Sergio Galbiati, country manager della Micron, aveva presentato le dimissioni dalla sua azienda e aveva acquistato, insieme ad altri colleghi e dipendenti della fabbrica, il 51% dello stabilimento, entrando in società con i nuovi acquirenti tedeschi di LFoundry, società fondata nel 2008 a Landshut. Era nata così la Marsica Innovation Technology, formata al 51% dalla Jv Marsica srl e per il 49% dalla tedesca LFoundry.

L’idea era quella di proporre sul mercato nuovi prodotti capaci di rilanciare il polo, nel campo dell’automotive, del servizio elettromedicale, delle videocamere per impianti di sicurezza, dei sensori per laboratori scientifici e delle applicazioni in campo energetico.

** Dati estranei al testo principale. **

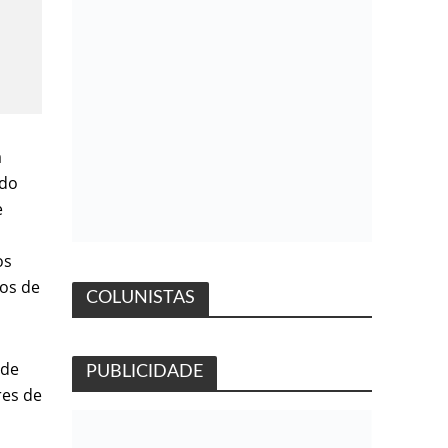
a
ado
e
os
ios de
COLUNISTAS
 de
PUBLICIDADE
res de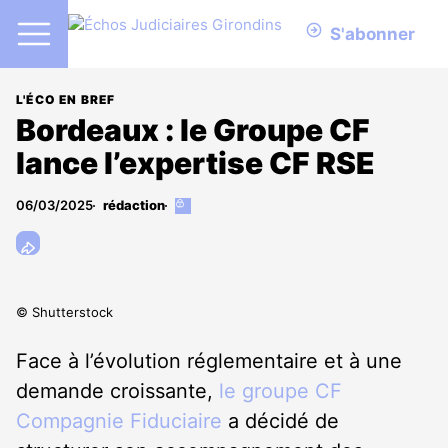
S'abonner
L'ÉCO EN BREF
Bordeaux : le Groupe CF
lance l’expertise CF RSE
06/03/2025
rédaction
Cet
article
est
réservé
aux
abonnés
© Shutterstock
Face à l’évolution réglementaire et à une
demande croissante,
le groupe CF
Compagnie Fiduciaire
a décidé de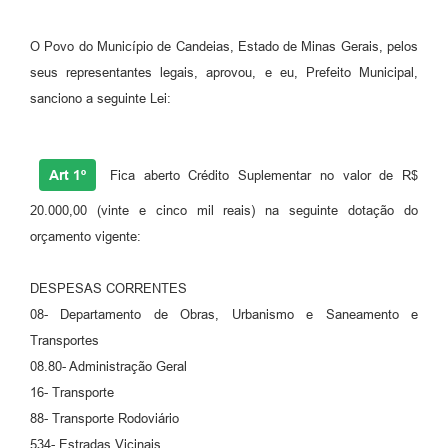
Fila de espera SUS
O Povo do Município de Candeias, Estado de Minas Gerais, pelos
Canal da Ouvidoria
seus representantes legais, aprovou, e eu, Prefeito Municipal,
sanciono a seguinte Lei:
Prevican
Publicações
Art 1º
Fica aberto Crédito Suplementar no valor de R$
Vigilância em Saúde
20.000,00 (vinte e cinco mil reais) na seguinte dotação do
Creche Municipal
orçamento vigente:
Plano Diretor
DESPESAS CORRENTES
Farmácia Municipal
08- Departamento de Obras, Urbanismo e Saneamento e
Transportes
REMUME
08.80- Administração Geral
16- Transporte
Orientações COVID-19
88- Transporte Rodoviário
Contratos
534- Estradas Vicinais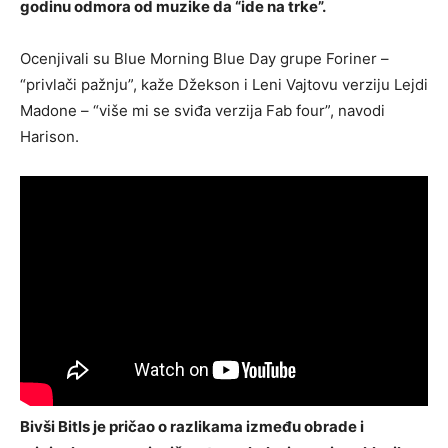
godinu odmora od muzike da “ide na trke”.
Ocenjivali su Blue Morning Blue Day grupe Foriner –
“privlači pažnju”, kaže Džekson i Leni Vajtovu verziju Lejdi
Madone – “više mi se sviđa verzija Fab four”, navodi
Harison.
Bivši Bitls je pričao o razlikama između obrade i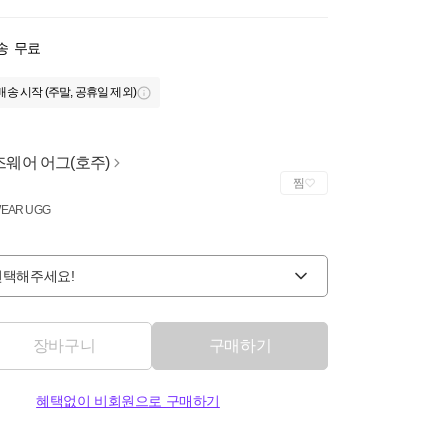
송
무료
배송 시작 (주말, 공휴일 제외)
즈웨어 어그(호주)
찜
EAR UGG
선택해주세요!
장바구니
구매하기
혜택없이 비회원으로 구매하기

Idea riuscita in parte, finora. Dai 1.623 dipendenti al momento della firma dell’accordo si è passati agli attuali 1.499. Tagli che in questi anni sono avvenuti facendo ricorso ai licenziamenti volontari incentivati e scivoli pensionistici. La multinazionale americana Micron Technology è rimasta con una propria sede e con un proprio gruppo di dipendenti (un centinaio) in un piano dello stabilimento avezzanese.

La società continua a fare ricerca e sviluppo. Secondo l’accordo del 2013, Micron aveva assegnato a LFoundry il contratto di fornitura della durata di quattro anni attualmente con il “monocliente” Aptina per la produzione di sensori per immagine. Il 2017 è dietro l’angolo. Sarà stato questo a far avvicinare i cinesi?